The central plot of this ‘side story’ sees Hanbei attempting to do good by Ashina region commoners that have taken him in, washed him, and fed him both through combating a murderous red-eyed demon that haunts their mountains, as well fighting off Ashina clan leaders intent on exploiting the area and its people for their gross scientific gain. Readers familiar with the game will appreciate that while Yamamoto’s story certainly expounds on Sekiro’s lore, it doesn’t retcon or reinvent the wheel away from things established in the game. There are immortal centipedes, parries, and the Guardian Ape, yes, but none of their depictions or actions are incongruent with the game. Instead, their inclusion seems to be very intentional and respectable references to the images, sounds, and momentum that existing fans will be able to call out and appreciate. Hanbei, too, is presented as an honorable and stoic, yet affable character whose story and struggles parallel themselves with Wolf (Sekrio) in a way that makes sense and enriches their interactions in the source material.
That being said, the story sprints through scenes, switching focus and tone without much warning or reason. It’s understandable, as Yamamoto is trying to tread the thin line between past, present, and future without harping on things readers already know, but the balance is off. For example, as a truly sinister and mortifying Red Eyes is about to expound on the reason behind his killing of dozens of men, the narrative shifts unexpectedly to a flashback revisiting Hanbei’s similar experiences. The two are so close to each other physically and narratively that readers will need a second to cue into the fact that the speaker, as well as focus, has changed. This problem is further accentuated by speakers interrupting each other, frequently, in a way that makes it seem like dialogue has lost the plot or is misplaced. Again, with continued reading, the intent is clear but unmistakably pockmarked by moments of unnecessary confusion.
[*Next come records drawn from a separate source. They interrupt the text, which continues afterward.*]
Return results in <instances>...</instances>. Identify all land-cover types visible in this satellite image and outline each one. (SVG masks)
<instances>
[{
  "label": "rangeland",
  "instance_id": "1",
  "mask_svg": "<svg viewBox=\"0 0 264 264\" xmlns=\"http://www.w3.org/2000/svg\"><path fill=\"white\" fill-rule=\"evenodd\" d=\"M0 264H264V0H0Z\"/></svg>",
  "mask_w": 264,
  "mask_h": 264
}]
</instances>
The illustrative work here, however, gleefully and gorily leaves little to the imagination. Hanbei strikes down foes with a swiftness that seems intentionally referential to the game’s in-your-face aggressive style, and the world is littered with references both big and small to the source material. Page-turns reveal men standing covered in wounds and blood, shadows of their former selves. Narrative twists rely on picture-perfect depictions of swords going through throats and bellies, rendered in a way that is not off-putting, but certainly visceral. Even Hanbei’s interactions with aloof commoners are intentional and detailed, balancing his stoic, hard expressions with the awestruck looks from a young boy who has not seen the half of what the Undying has. If there’s anything to fault here, it’s that some of the physical copy’s seams run directly through detailed two-page splashes, breaking the imagery in a way that doesn’t ruin the experience but makes it frustrating to read at times.
All-in-all, Sekiro’s first Side Story is a success, and as a fan of the game, I would love to see more. It can’t be ignored that almost none of the narrative or art and its implications will be lost on readers who aren’t familiar with the source material, but this also isn’t for them. Yamamoto has done a fantastic, though not perfect, job of embedding a worthwhile story into a bigger picture in a way that doesn’t demystify Sekiro but does enrich it.